Details

Still water

In October 2010, a cholera outbreak,

brought in by UN peacekeepers, hit Haiti.

 

Don’t speak. Fear death by water still.

Fear attendance of moral responsibility

darker than your skin. Fear

water. Fear the mug mother used to drink

from it every Wednesday till 2010.

Yet You don’t say it. Artibonite is a period,

So suitable for pouring in rusted rescue and coins

That never get to give.

Flooding the newspaper pages with ads,

Rather than death and life, than dangerous water

Rooted in safe homes and safe dreams:

For blank pages are valuable.

So is silence. So don’t speak.

Don’t plant dangerous words all along

the dangerous riverbank.

Save the blanks to promote an appropriately lost speech:

So still that’s it is just like our water.

 

Don’t speak. No sounds are to be made except water.

The only voice is pinned to the left chest

Of a well-ironed shirt along with a pen:

to pour out a speech that gets washed out

Into every open eye. And you don’t have to speak

To sleep with soil as bedsheets; rustling sounds of green

Plastic paper falling into open ears automatically.

Don’t speak without a clean river. Don’t.

The only sound is pinned to the October, pinned to 2010,

Pinned to rusty-lake-like Haiti. Pinned to the pen along with

The spokesman’s empty chest underneath.

A sound without river is ink:

Scribbling down 200,000 names that’s hard to remember and see.

Names with 200,000 spines suppressed to printing ink,

and sewed silently

into the skinny shadow of the bolded headlines to be seen.

You have no word. 2010 is merely a season

That’s suitable for dying, suitable for diarrhea,

Suitable for fever, suitable for

Graving the cracks of lips onto the tombs;

Suitable to close the eyes and close the bursting thirst and desires;

For pain. For silence.

Silence.

Just a suitable season without a river.

 

Thick death is pouring down,

smashing the wall of temporary hospital wing thin;

the fall of 2010 is as thin as a promise.

A season not suitable for speaking.

A Wednesday not suitable for picking up bones

That are meant to be buried.

Don’t speak. They are speaking for you:

Edit the pains to be voluntary,

And confess the assistance to be self-giving.

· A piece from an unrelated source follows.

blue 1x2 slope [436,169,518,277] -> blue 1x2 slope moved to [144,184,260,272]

You have an editable river, but still some are speaking:

Our voluntary blood is cleaner than your mandatory rescuing.

&We died a collaborative death and are still dying.”

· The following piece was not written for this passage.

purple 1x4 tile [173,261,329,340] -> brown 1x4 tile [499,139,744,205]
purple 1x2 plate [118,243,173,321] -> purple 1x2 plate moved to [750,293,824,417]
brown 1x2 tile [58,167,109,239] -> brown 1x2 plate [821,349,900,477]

Some are still reciting ten years of bloodless and riverless life

And continue writing: years as harsh as bones.

Don’t speak. Ten years of silence is as long as

A five-minutes rally that never get published:

Five-minutes-long equally nameless rivers.

The sound at the end of the water channel: don’t speak

For we have water still.

 

 

Still trimming river without a mother

Blatantly thinking about homeland being the

Silence never safe.

Intertwined: dehydrated veins & contaminated rivers

Yet don’t speak, for no sorrowful and clean pipes

Going through homes, connecting cracked walls,

Maintaining speechless lives: silently – inevitably.

Still removing denial

Still suing with water recycled into veins and bodies.

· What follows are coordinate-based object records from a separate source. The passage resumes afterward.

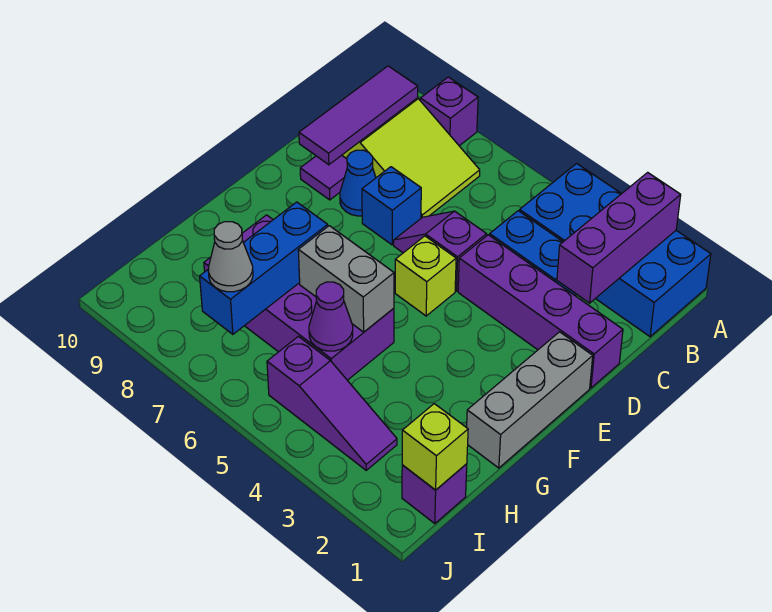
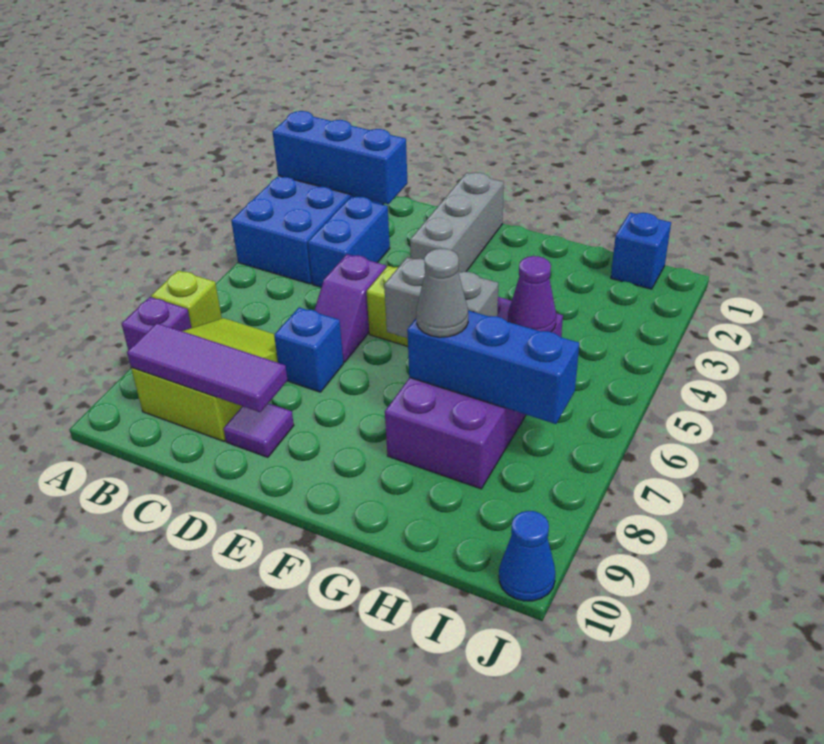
purple 1x3 brick [557,172,681,303] -> blue 1x3 brick [272,111,408,204]
purple 1x4 brick [458,235,623,388] -> none
blue 1x1 cone [340,150,376,216] -> blue 1x1 cone moved to [499,511,556,601]
grey 1x3 brick [467,332,593,468] -> grey 1x3 brick turned to [410,172,504,272]
grey 1x2 brick [298,226,394,332] -> grey 1x2 brick turned to [384,257,498,338]
purple 1x1 brick [402,464,467,524] -> blue 1x1 brick [611,212,671,289]
lime 1x1 brick [402,404,468,490] -> lime 1x1 brick moved to [151,270,222,328]
purple 1x3 slope [267,336,397,470] -> none
grey 1x1 cone [208,222,253,292] -> grey 1x1 cone moved to [416,248,468,337]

Enclosing a historical death of mother and son

And us, like

Enclosing a collective post-modern humanity

Being buried

With still water returning to all of us to be seen.

 

 

 

 

 

 

 

 

 

Works Cited

"Haiti's Cholera Outbreak Tied To Nepalese U.N. Peacekeepers." NPR, 12 Aug. 2013, 4:49PM ET, www.npr.org/templates/story/story.php?storyId=211434286.

Moloney, Anastasia. "A Decade after U.N.-Linked Cholera Outbreak, Haitians Demand Justice." Reuters, Thomson Reuters, 22 Oct. 2020, www.reuters.com/article/us-haiti-cholera-un-feature-trfn-idUSKBN2772RM.

Weinmeyer, Richard. "Pursuing Justice in Haiti's Cholera Epidemic." Journal of Ethics | American Medical Association, American Medical Association, 1 July 2016, journalofethics.ama-assn.org/article/pursuing-justice-haitis-cholera-epidemic/2016-07.